Saturday, 3 February 2018

Journeys with ‘The Waste Land’ at Turner Contemporary Margate a quick view 3 Feb 2018

‘s a very difficult business writing stuff about art exhibitions and stuff that is related to a poet like T S Eliot well – well-nigh impossible. Back in some time warp this generation of academics who read the “classics” fluently in latin and greek and wrote "modern" poetry in the sense that Picasso painted modern art. A generation and type long gone who were about during my distant childhood and I think would now be regarded as a bit of an alien species.


Is it “So intelligent, So elegant”? it would certainly have been easier to have done; Old Possum’s book of Practical Cats.  Easier for me that is – to write about it.

Anyway I wandered around Turner Contemporary, The Waste Land, with Eliot reading it on my headphones, well apart from the fortune teller, abortion victim and so on, unless Eliot did a very good impersonation of a woman. Exepting Old Possum, it’s The Four Quartets wot’s mi fave and I can declaim.

I have to fess up here that I can’t really understand The Waste Land that well - is, too far up the academic ladder as it were.

I think in Turner Contemporary something connected, the gallery was very busy and photography is allowed, so I took some photos. 

I would think back in the 1920s Eliot would have considered himself as part of an experimental movement in modern art and literature.


I took some photos, for anyone keen here are the links to the photographic raw material




‘ere is the Margit bit:

“My feet are at Moorgate, and my heart
Under my feet. After the event
He wept. He promised a ‘new start.’
I made no comment. What should I resent?”

“On Margate Sands.
I can connect
Nothing with nothing.
The broken fingernails of dirty hands.
My people humble people who expect
Nothing.”
                       la la

To Carthage then I came

Burning burning burning burning
O Lord Thou pluckest me out
O Lord Thou pluckest

burning

The last stanza being the bit about the confessions of St Augustine of Hippo, not the Thanet and Canterbury saint but the other Augustine. The rest has always been a bit of a mystery to me.    
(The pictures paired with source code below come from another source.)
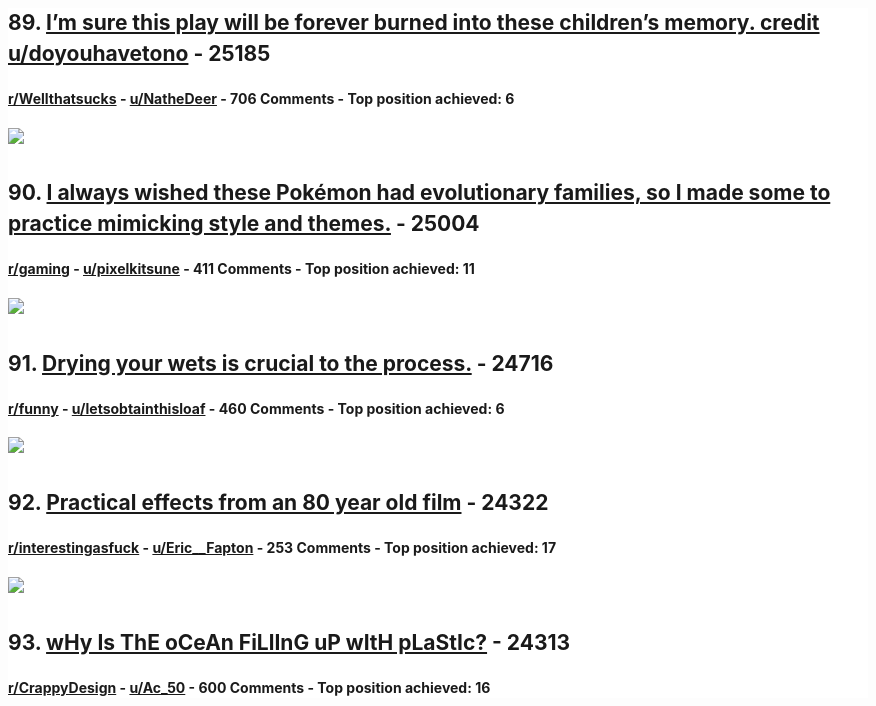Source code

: ## 89. [I’m sure this play will be forever burned into these children’s memory. credit u/doyouhavetono](http://reddit.com/r/Wellthatsucks/comments/c4dah8/im_sure_this_play_will_be_forever_burned_into/) - 25185
#### [r/Wellthatsucks](http://reddit.com/r/Wellthatsucks) - [u/NatheDeer](http://reddit.com/u/NatheDeer) - 706 Comments - Top position achieved: 6

<a href="https://v.redd.it/3iphkxgwl6631"><img src="https://b.thumbs.redditmedia.com/7KiWJVjKfEPEP76kUX2WhJ8tdKVpacs-uVGAw9MNYDU.jpg"></img></a>

## 90. [I always wished these Pokémon had evolutionary families, so I made some to practice mimicking style and themes.](http://reddit.com/r/gaming/comments/c3xq86/i_always_wished_these_pokémon_had_evolutionary/) - 25004
#### [r/gaming](http://reddit.com/r/gaming) - [u/pixelkitsune](http://reddit.com/u/pixelkitsune) - 411 Comments - Top position achieved: 11

<a href="https://i.redd.it/ilvsqwl0j0631.jpg"><img src="https://b.thumbs.redditmedia.com/Idhj-D3rpayDVnOIwdMfHYqX91qYWK727qx8y_wO2bY.jpg"></img></a>

## 91. [Drying your wets is crucial to the process.](http://reddit.com/r/funny/comments/c4evp1/drying_your_wets_is_crucial_to_the_process/) - 24716
#### [r/funny](http://reddit.com/r/funny) - [u/letsobtainthisloaf](http://reddit.com/u/letsobtainthisloaf) - 460 Comments - Top position achieved: 6

<a href="https://i.redd.it/9d985on537631.jpg"><img src="https://b.thumbs.redditmedia.com/5xTvIuxcrDlnqmxjcfCQEuuV4iX17IUlOL8SZKaEj7M.jpg"></img></a>

## 92. [Practical effects from an 80 year old film](http://reddit.com/r/interestingasfuck/comments/c41itr/practical_effects_from_an_80_year_old_film/) - 24322
#### [r/interestingasfuck](http://reddit.com/r/interestingasfuck) - [u/Eric__Fapton](http://reddit.com/u/Eric__Fapton) - 253 Comments - Top position achieved: 17

<a href="https://i.imgur.com/gIX5tX7.gifv"><img src="https://b.thumbs.redditmedia.com/-XVQyHfUIWyOgCJRX_jKzaHeS5gjuNqJEzwjm0EP2Yk.jpg"></img></a>

## 93. [wHy Is ThE oCeAn FiLlInG uP wItH pLaStIc?](http://reddit.com/r/CrappyDesign/comments/c45y6r/why_is_the_ocean_filling_up_with_plastic/) - 24313
#### [r/CrappyDesign](http://reddit.com/r/CrappyDesign) - [u/Ac_50](http://reddit.com/u/Ac_50) - 600 Comments - Top position achieved: 16
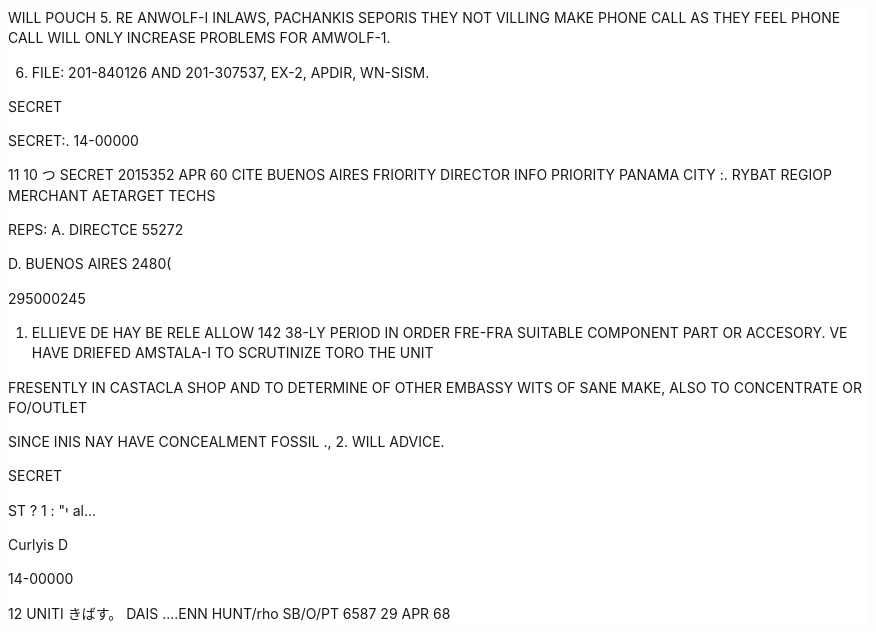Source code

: WILL POUCH
5. RE ANWOLF-I INLAWS, PACHANKIS SEPORIS THEY NOT
VILLING MAKE PHONE CALL AS THEY FEEL PHONE CALL WILL ONLY
INCREASE PROBLEMS FOR AMWOLF-1.

6. FILE: 201-840126 AND 201-307537, EX-2, APDIR, WN-SISM.

SECRET

SECRET:.
14-00000

11
10
つ
SECRET 2015352 APR 60 CITE BUENOS AIRES
FRIORITY DIRECTOR INFO PRIORITY PANAMA CITY
:.
RYBAT REGIOP MERCHANT AETARGET TECHS

REPS: A. DIRECTCE 55272

D. BUENOS AIRES 2480(

295000245
1. ELLIEVE DE HAY BE RELE ALLOW 142 38-LY PERIOD
IN ORDER FRE-FRA SUITABLE COMPONENT PART OR ACCESORY. VE
HAVE DRIEFED AMSTALA-I TO SCRUTINIZE TORO THE UNIT

FRESENTLY IN CASTACLA SHOP AND TO DETERMINE OF OTHER EMBASSY
WITS OF SANE MAKE, ALSO TO CONCENTRATE OR FO/OUTLET

SINCE INIS NAY HAVE CONCEALMENT FOSSIL
.,
2. WILL ADVICE.

SECRET

ST
?
1
:
"י
al...

Curlyis
D

14-00000

12
UNITI
きばす。
DAIS
....ENN HUNT/rho
SB/O/PT
6587
29 APR 68
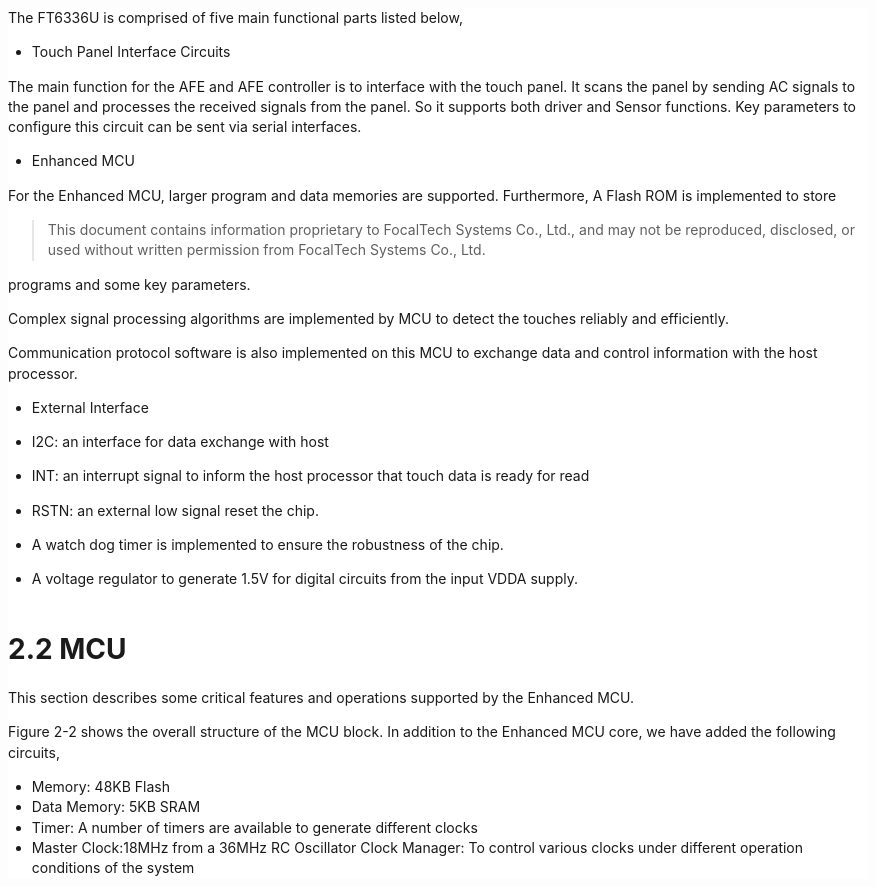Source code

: The FT6336U is comprised of five main functional parts listed below,

- Touch Panel Interface Circuits

The main function for the AFE and AFE controller is to interface with the touch panel. It scans the panel by sending AC signals to the panel and processes the received signals from the panel. So it supports both driver and Sensor functions. Key parameters to configure this circuit can be sent via serial interfaces.

- Enhanced MCU

For the Enhanced MCU, larger program and data memories are supported. Furthermore, A Flash ROM is implemented to store

> This document contains information proprietary to FocalTech Systems Co., Ltd., and may not be reproduced, disclosed, or used without written permission from FocalTech Systems Co., Ltd.

programs and some key parameters.

Complex signal processing algorithms are implemented by MCU to detect the touches reliably and efficiently.

Communication protocol software is also implemented on this MCU to exchange data and control information with the host processor.

- External Interface

- I2C: an interface for data exchange with host   
- INT: an interrupt signal to inform the host processor that touch data is ready for read
- RSTN: an external low signal reset the chip.

- A watch dog timer is implemented to ensure the robustness of the chip.

- A voltage regulator to generate 1.5V for digital circuits from the input VDDA supply.

# 2.2 MCU

This section describes some critical features and operations supported by the Enhanced MCU.

Figure 2-2 shows the overall structure of the MCU block. In addition to the Enhanced MCU core, we have added the following circuits,

- Memory: 48KB Flash   
- Data Memory: 5KB SRAM   
- Timer: A number of timers are available to generate different clocks   
- Master Clock:18MHz from a 36MHz RC Oscillator Clock Manager: To control various clocks under different operation conditions of the system
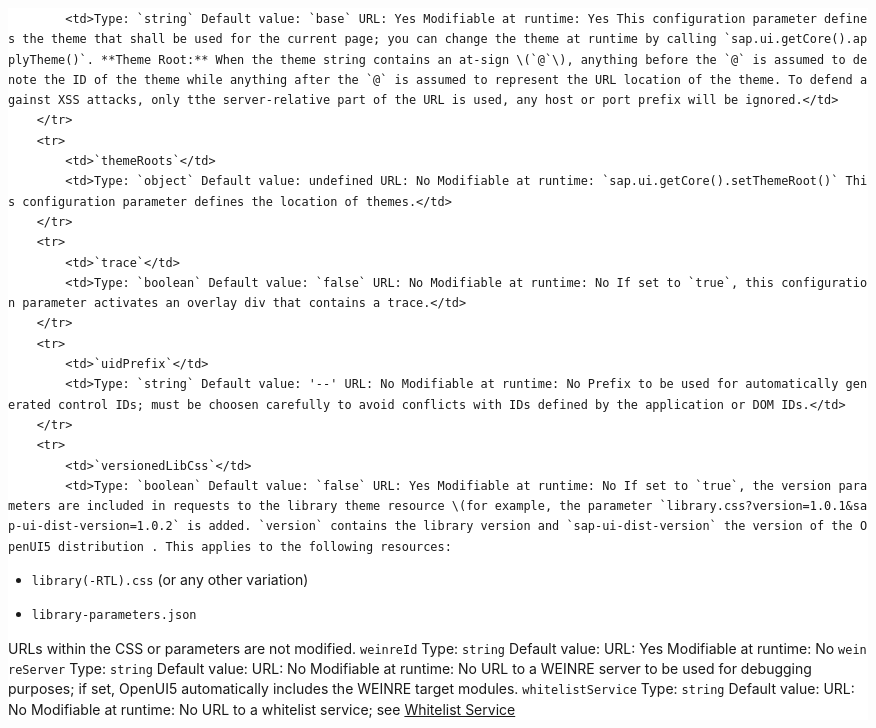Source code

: 			<td>Type: `string` Default value: `base` URL: Yes Modifiable at runtime: Yes This configuration parameter defines the theme that shall be used for the current page; you can change the theme at runtime by calling `sap.ui.getCore().applyTheme()`. **Theme Root:** When the theme string contains an at-sign \(`@`\), anything before the `@` is assumed to denote the ID of the theme while anything after the `@` is assumed to represent the URL location of the theme. To defend against XSS attacks, only tthe server-relative part of the URL is used, any host or port prefix will be ignored.</td>
		</tr>
		<tr>
			<td>`themeRoots`</td>
			<td>Type: `object` Default value: undefined URL: No Modifiable at runtime: `sap.ui.getCore().setThemeRoot()` This configuration parameter defines the location of themes.</td>
		</tr>
		<tr>
			<td>`trace`</td>
			<td>Type: `boolean` Default value: `false` URL: No Modifiable at runtime: No If set to `true`, this configuration parameter activates an overlay div that contains a trace.</td>
		</tr>
		<tr>
			<td>`uidPrefix`</td>
			<td>Type: `string` Default value: '--' URL: No Modifiable at runtime: No Prefix to be used for automatically generated control IDs; must be choosen carefully to avoid conflicts with IDs defined by the application or DOM IDs.</td>
		</tr>
		<tr>
			<td>`versionedLibCss`</td>
			<td>Type: `boolean` Default value: `false` URL: Yes Modifiable at runtime: No If set to `true`, the version parameters are included in requests to the library theme resource \(for example, the parameter `library.css?version=1.0.1&sap-ui-dist-version=1.0.2` is added. `version` contains the library version and `sap-ui-dist-version` the version of the OpenUI5 distribution . This applies to the following resources:
 -   `library(-RTL).css` \(or any other variation\)

 -   `library-parameters.json` 


URLs within the CSS or parameters are not modified.
			</td>
		</tr>
		<tr>
			<td>`weinreId`</td>
			<td>Type: `string` Default value: URL: Yes Modifiable at runtime: No</td>
		</tr>
		<tr>
			<td>`weinreServer`</td>
			<td>Type: `string` Default value: URL: No Modifiable at runtime: No URL to a WEINRE server to be used for debugging purposes; if set, OpenUI5 automatically includes the WEINRE target modules.</td>
		</tr>
		<tr>
			<td> `whitelistService` </td>
			<td>Type: `string` Default value: URL: No Modifiable at runtime: No URL to a whitelist service; see [Whitelist Service](Whitelist_Service_d04a6d4.md) </td>
		</tr>
	</tbody>
</table>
Eliot once told an aspiring writer that he wrote poetry using a small drum to help with the rhythm of the verse.

Then there is the influence of David Lodge and the bit in his novel Small World where Persse McGarrigle is writing a book on the influence of TS Eliot on Shakespeare, a humorous novel which cuts to the quick at times in this context.


 A good exhibition? I think so, I will be going back for more viewings. 

Lots of different artists which I always find difficult, to follow the Eliot connections would be hard work for a lot of people I think. 

A good use for The Waste Land in a contemporary sense where the underlying educational structure that once made people think, possibly about being caned for not speaking exclusively in latin before prep, may leave some a bit confused.